-------- EXTRACT PROVIDED

This checkpoint based by deepset/xlm-roberta-base-squad2 model.

In [None]:
device = torch.device('cuda') if torch.cuda.is_available() else torch.device('cpu')

model = AutoModelForQuestionAnswering.from_pretrained("/kaggle/input/chaiick/checkpoint_all")
model.to(device)

Jaccard Similiarity.

In [None]:
def jaccard(str1, str2): 
    a = set(str1.lower().split()) 
    b = set(str2.lower().split())
    c = a.intersection(b)
    return float(len(c)) / (len(a) + len(b) - len(c))

In [None]:
def find_index(target, base):
    for i in range(len(base)):
        if target == base[i:i + len(target)]:
            return i,i+len(target)
    return -1,-1

In [None]:
model.eval()


def test_idx(
    df:pd.DataFrame,
    idx:int, 
    is_valid:bool = False, 
    log:bool = False
):
    question = df.loc[idx]['question']
    text = df.loc[idx]['context']
    
    if is_valid:
        answer = df.loc[idx]['answer_text']
    
    inputs = tokenizer.encode_plus(question, text, add_special_tokens=True, return_tensors="pt")
    
    if is_valid:
        start, end = find_index(tokenizer(answer)["input_ids"][1:-1], tokenizer(text)["input_ids"])
    input_ids = inputs["input_ids"][:, :512].to(device)
    attention_mask = inputs["attention_mask"][:, :512].to(device)

    result = model(input_ids, attention_mask=attention_mask)
    answer_start_scores = result['start_logits']
    answer_end_scores = result['end_logits']


    answer_start = torch.argmax(
        answer_start_scores
    )  # Get the most likely beginning of answer with the argmax of the score
    answer_end = torch.argmax(answer_end_scores) + 1  # Get the most likely end of answer with the argmax of the score

    answer = tokenizer.convert_tokens_to_string(
        tokenizer.convert_ids_to_tokens(
            input_ids[0][answer_start:answer_end]
        )
    )
    
    # delete bad tokens
    bad_starts = [".", ",", "(", ")", "-", "–",  ",", ";"]
    bad_endings = ["...", "-", "(", ")", "–", ",", ";"]
    if any([answer.startswith(token) for token in bad_starts]):
        answer = answer[1:]
    if any([answer.endswith(token) for token in bad_endings]):
        answer = answer[:-1]
    
    if is_valid:
        score = jaccard(df.loc[idx]["answer_text"], answer)

----------------

> [EXERCISE DETAILS]:
Can you write the next part of the question-answering notebook code above, starting right after its last line?

-------- DATA TO EXAMINE

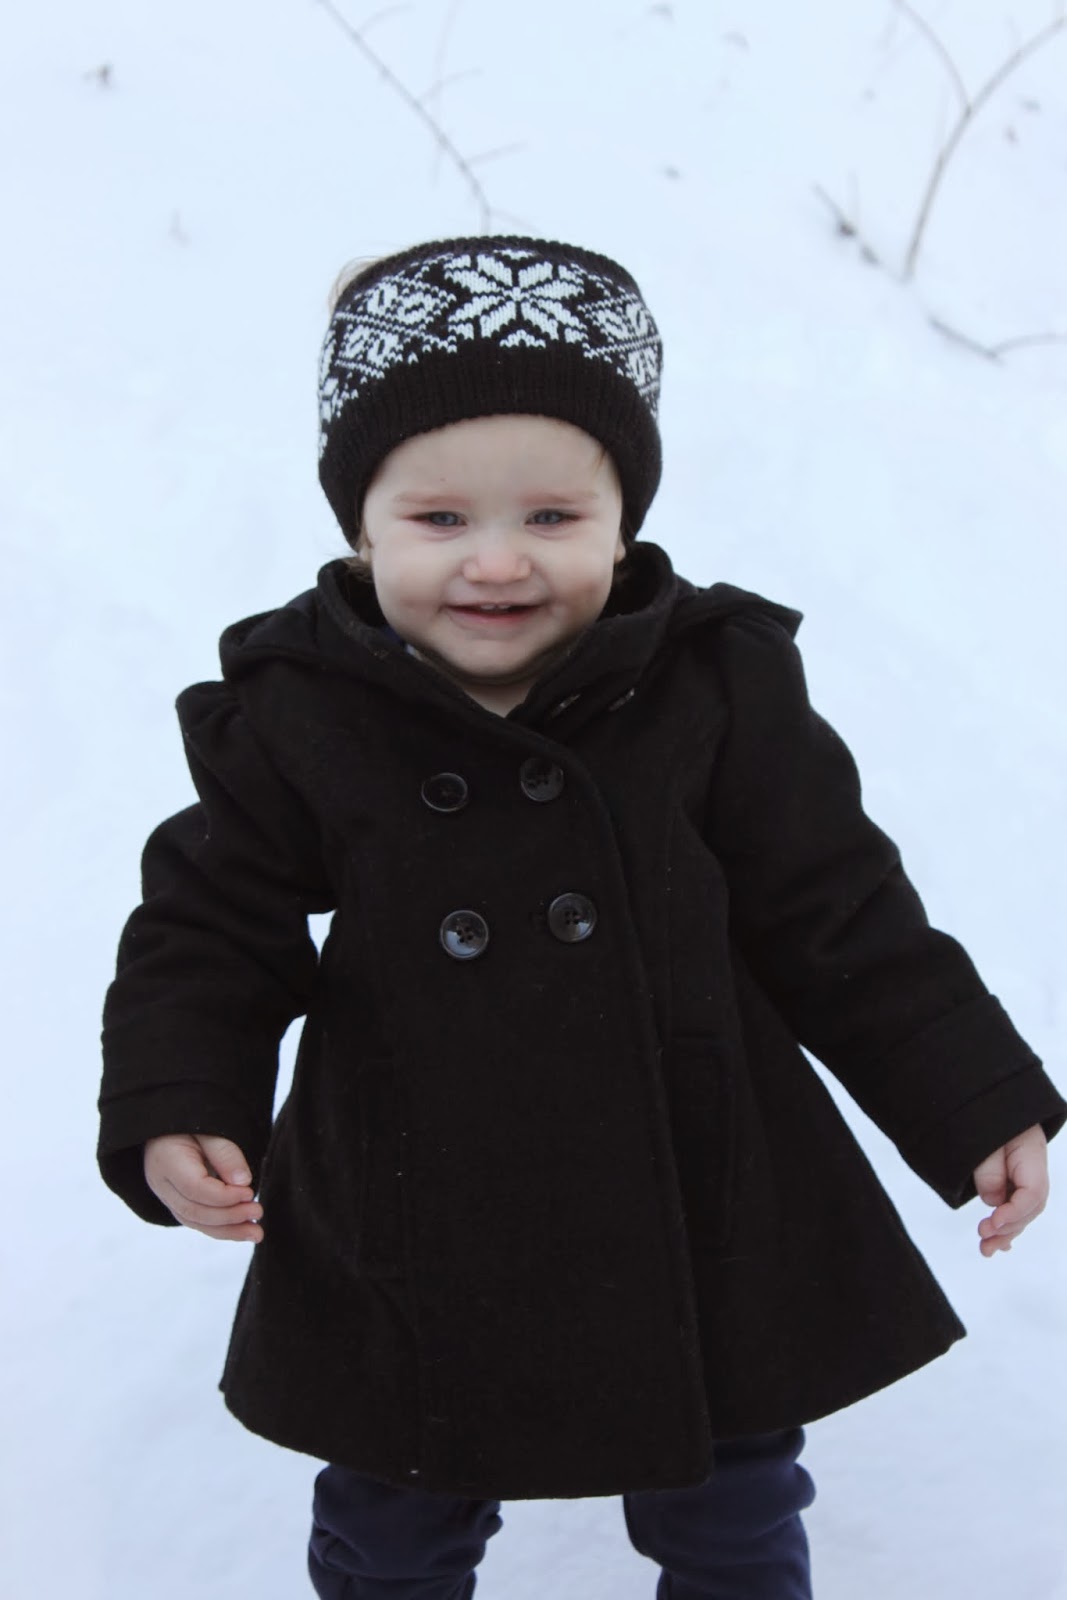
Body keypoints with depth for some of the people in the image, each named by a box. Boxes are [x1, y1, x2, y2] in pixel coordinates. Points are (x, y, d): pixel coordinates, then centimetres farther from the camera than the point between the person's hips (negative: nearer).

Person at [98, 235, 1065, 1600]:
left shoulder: (717, 688, -13)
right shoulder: (294, 719, -13)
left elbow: (843, 921, -5)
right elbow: (207, 934, -3)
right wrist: (177, 1110, -18)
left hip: (703, 1232, 0)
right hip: (408, 1246, 0)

----------------

> [RESULT OF THIS TASK]:
    df.loc[idx, 'predict'] = answer
    if is_valid:
        df.loc[idx, 'ans_start'] = start
        df.loc[idx, 'ans_end'] = end
        df.loc[idx, 'score'] = score
    df.loc[idx, 'pred_start'] = find_index(tokenizer(answer)["input_ids"][1:-1], tokenizer(text)["input_ids"])[0]
    

    if log:
        print(f'Answer[{df.iloc[idx]["answer_start"]} - {df.iloc[idx]["answer_start"] + len(val_df.iloc[idx]["answer_text"])}] : {df.iloc[idx]["answer_text"]}')
        print(f'Prediction[{int(answer_start)} - {int(answer_end)}] : {answer}\n')
        print(f'Score : {score}\n\n')

In [None]:
val_df = val_df.reset_index(drop=True)
val_df[['predict', 'ans_start', 'ans_end', 'pred_start', 'score']] = 0

for i in range(len(val_df)):
    test_idx(val_df, i, is_valid=True)

In [None]:
val_df.sort_values('score', ascending=False).head(15)

In [None]:
print(f'Validation Score : {round(val_df.score.mean(), 2)}')

# Submission

In [None]:
test

In [None]:
test = test.reset_index(drop=True)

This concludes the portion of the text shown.